The essence of social business is that it is a business to solve problems. I define a social business as a non-dividend company designed to address a social objective. A social business charges a price for the service or product that it provides. But it does so in order that it can cover the cost of providing that product or service, as well as to expand and improve on those products and services. The investor recoups only his or her original investment from a social business, but nothing beyond that.
I realized that the global marketplace that we live in only has room for conventional business, which is aimed at the single-minded maximization of profits for its owners. The profit-maximizing world measures success and happiness with the amount of personal profit one makes from the business.
In creating the new type of business, I was actually doing something radically opposite. I was engaged in aiming single-mindedly to maximize social impact, rather than private profits. I realized that maximizing social benefit could be a great source of success and happiness . After all, people are both selfish and selfless at the same time. I keep arguing that while making personal money is a source of happiness, making other people happy, is a super-happiness.

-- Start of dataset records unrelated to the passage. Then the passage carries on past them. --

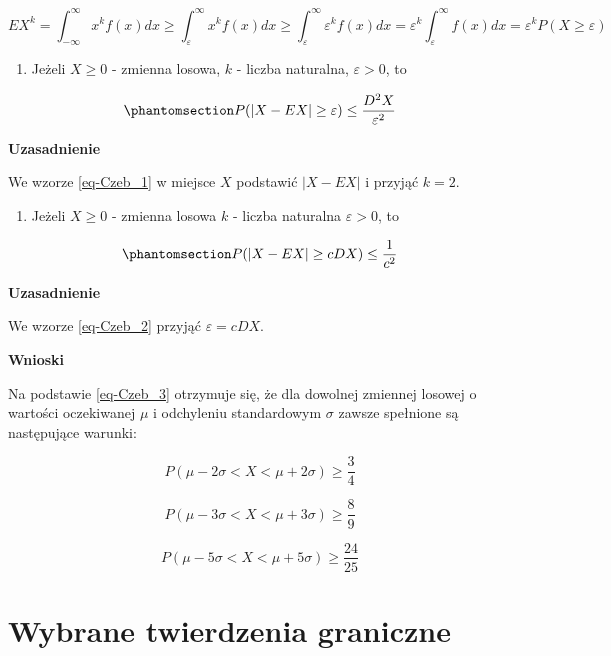 \documentclass[
  letterpaper,
  DIV=11,
  numbers=noendperiod]{scrreprt}
\providecommand{\tightlist}{%
  \setlength{\itemsep}{0pt}\setlength{\parskip}{0pt}}\usepackage{longtable,booktabs,array}
\begin{document}
\[EX^k= \int_{-\infty}^{\infty}x^kf(x)dx \ge \int_{\varepsilon}^{\infty}x^kf(x)dx \ge \int_{\varepsilon}^{\infty} \varepsilon^kf(x)dx = \varepsilon^k \int_{\varepsilon}^{\infty}f(x)dx = \varepsilon^k P(X \ge \varepsilon)\]

\begin{enumerate}
\def\labelenumi{\arabic{enumi}.}
\setcounter{enumi}{1}
\tightlist
\item
  Jeżeli \(X \ge 0\) - zmienna losowa, \(k\) - liczba naturalna,
  \(\varepsilon >0\), to
\end{enumerate}

\begin{equation}\phantomsection\label{eq-Czeb_2}{ P(|X-EX| \ge \varepsilon) \le \frac{D^2X}{\varepsilon^2}}\end{equation}

\textbf{Uzasadnienie}

We wzorze \ref{eq-Czeb_1} w miejsce \(X\) podstawić \(|X-EX|\) i przyjąć
\(k = 2\).

\begin{enumerate}
\def\labelenumi{\arabic{enumi}.}
\setcounter{enumi}{2}
\tightlist
\item
  Jeżeli \(X \ge 0\) - zmienna losowa \(k\) - liczba naturalna
  \(\varepsilon > 0\), to
\end{enumerate}

\begin{equation}\phantomsection\label{eq-Czeb_3}{ P(|X-EX| \ge cDX) \le \frac{1}{c^2}}\end{equation}

\textbf{Uzasadnienie}

We wzorze \ref{eq-Czeb_2} przyjąć \(\varepsilon = cDX\).

\textbf{Wnioski}

Na podstawie \ref{eq-Czeb_3} otrzymuje się, że dla dowolnej zmiennej
losowej o wartości oczekiwanej \(\mu\) i odchyleniu standardowym
\(\sigma\) zawsze spełnione są następujące warunki:

\[ P(\mu-2\sigma < X <  \mu+2\sigma) \ge \frac{3}{4}\]

\[ P(\mu-3\sigma < X <  \mu+3\sigma) \ge \frac{8}{9}\]

\[ P(\mu-5\sigma < X <  \mu+5\sigma) \ge \frac{24}{25}\]

\section{Wybrane twierdzenia
graniczne}\label{wybrane-twierdzenia-graniczne}
\end{document}
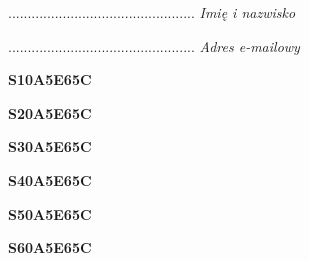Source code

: \begin{turn}{90}\begin{minipage}{\linewidth} \vspace{20mm} ................................................  \textit{Imię i nazwisko}\end{minipage}\end{turn}

\begin{turn}{90}\begin{minipage}{\linewidth} \vspace{20mm} ................................................  \textit{Adres e-mailowy}\end{minipage}\end{turn}

\begin{turn}{90}\huge \begin{minipage}{\linewidth} \vspace{10mm}\textbf{S10A5E65C}\end{minipage}\end{turn}

\begin{turn}{90}\huge \begin{minipage}{\linewidth} \vspace{10mm}\textbf{S20A5E65C}\end{minipage}\end{turn}

\begin{turn}{90}\huge \begin{minipage}{\linewidth} \vspace{10mm}\textbf{S30A5E65C}\end{minipage}\end{turn}

\begin{turn}{90}\huge \begin{minipage}{\linewidth} \vspace{10mm}\textbf{S40A5E65C}\end{minipage}\end{turn}

\begin{turn}{90}\huge \begin{minipage}{\linewidth} \vspace{10mm}\textbf{S50A5E65C}\end{minipage}\end{turn}

\begin{turn}{90}\huge \begin{minipage}{\linewidth} \vspace{10mm}\textbf{S60A5E65C}\end{minipage}\end{turn}

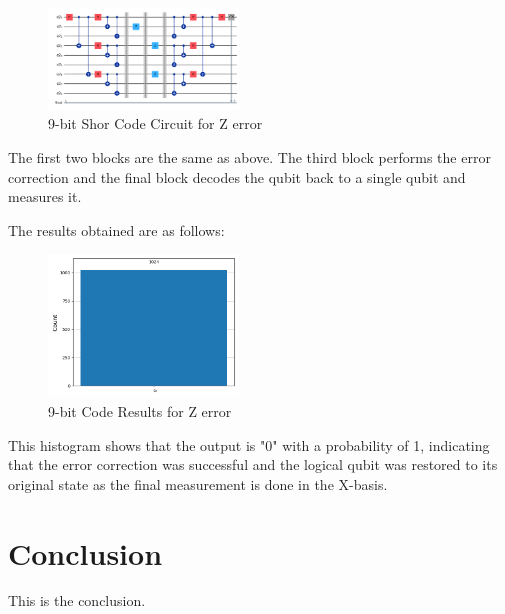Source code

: \documentclass[conference]{IEEEtran}
\begin{document}
\begin{figure}[h]
    \centering
    \includegraphics[width=0.45\textwidth]{../Codes/results/9bitCode/FinalCircuit.png}
    \caption{9-bit Shor Code Circuit for Z error}
    \label{fig:9bitCodeCircuit}
\end{figure}

The first two blocks are the same as above. The third block performs the error correction and the final block decodes the qubit back to a single qubit and measures it.

The results obtained are as follows:
\begin{figure}[h]
    \centering
    \includegraphics[width=0.45\textwidth]{../Codes/results/9bitCode/FinalHistogram.png}
    \caption{9-bit Code Results for Z error}
    \label{fig:9bitCodeResults}
\end{figure}

This histogram shows that the output is "0" with a probability of 1, indicating that the error correction was successful and the logical qubit was restored to its original state as the final measurement is done in the X-basis.
\section{Conclusion}
This is the conclusion.



\end{document}
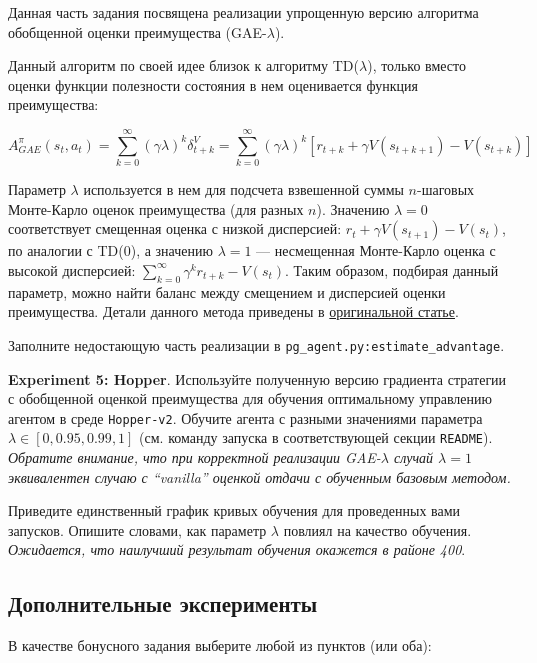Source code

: \documentclass[12pt, oneside]{article}
\begin{document}
Данная часть задания посвящена реализации упрощенную версию алгоритма обобщенной оценки преимущества (GAE-$\lambda$).

Данный алгоритм по своей идее близок к алгоритму TD($\lambda$), только вместо оценки функции полезности состояния в нем оценивается функция преимущества:

\begin{equation}
    A_{GAE}^\pi (s_t, a_t) = \sum_{k=0}^{\infty} {(\gamma \lambda)^k \delta_{t+k}^V} = \sum_{k=0}^{\infty} {(\gamma \lambda)^k [r_{t+k} + \gamma V(s_{t+k+1}) - V(s_{t+k})]}
\end{equation}

\noindent
Параметр $\lambda$ используется в нем для подсчета взвешенной суммы $n$-шаговых Монте-Карло оценок преимущества (для разных $n$). Значению $\lambda = 0$ соответствует смещенная оценка с низкой дисперсией: $r_t + \gamma V(s_{t+1}) - V(s_t)$, по аналогии с TD(0), а значению $\lambda = 1$ --- несмещенная Монте-Карло оценка с высокой дисперсией: $\sum_{k=0}^{\infty} {\gamma^k r_{t+k}} - V(s_t)$. Таким образом, подбирая данный параметр, можно найти баланс между смещением и дисперсией оценки преимущества. Детали данного метода приведены в \href{https://arxiv.org/pdf/1506.02438.pdf}{оригинальной статье}.

Заполните недостающую часть реализации в \verb|pg_agent.py:estimate_advantage|.

\textbf{Experiment 5: Hopper}. Используйте полученную версию градиента стратегии с обобщенной оценкой преимущества для обучения оптимальному управлению агентом в среде \verb|Hopper-v2|. Обучите агента с разными значениями параметра $\lambda \in [0, 0.95, 0.99, 1]$ (см. команду запуска в соответствующей секции \verb|README|). \textit{Обратите внимание, что при корректной реализации GAE-$\lambda$ случай $\lambda = 1$ эквивалентен случаю с ``vanilla'' оценкой отдачи с обученным базовым методом.}

Приведите единственный график кривых обучения для проведенных вами запусков. Опишите словами, как параметр $\lambda$ повлиял на качество обучения. \textit{Ожидается, что наилучший результат обучения окажется в районе 400}.

\subsection{Дополнительные эксперименты}

В качестве бонусного задания выберите любой из пунктов (или оба):
\end{document}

Social businesses in Bangladesh attracted attention in many other countries. They started their own social businesses, and introduced courses in the universities. France, Germany, and Japan took the early lead. In 2013, it has spread to many countries around the world. We came up with a simple structure for each country. In order to respond to the interest in each country, we create two companies to establish the base for launching social business movement - a social business fund and an incubation company. The incubation company trains and gives guidance to social business entrepreneurs, and the fund invests in the social businesses which are designed by local people to solve local problems in a sustainable way. Any profits will be reinvested into the business or used to benefit the local people. The fund itself is created as a social business.
Besides Yunus Centre in Bangladesh, the international expansion is undertaken by a company headquartered in Berlin. It is called Yunus Social Business (YSB) – Global. It has created country-level YSBs in each country where it operates. It has grown rapidly and is operating in Brazil, Colombia, India, Uganda , and Kenya. These experiences have shown that social business is a viable proposition, like microcredit before it, no matter what the context and setting.
With the major economic and financial crises all over the world, it is more critical than ever that we re-evaluate the concept and practice of capitalism. We have seen that conventional business has created jobs and prosperity around the world like never before in history. At the same time, it has failed to solve the problem of unemployment even in the rich countries, let alone the poor countries. The problem of healthcare remains unresolved in all countries, rich and poor. The problem of environmental degradation gets worse every day.
Is it that difficult to create a world without poverty, without unemployment and where we do not inflict harm to the planet?
I don't think so. We have the creativity and the technology to make it happen. We need the right conceptual framework. Our existing framework is grossly flawed. It cannot take us there. We need to fix it quickly.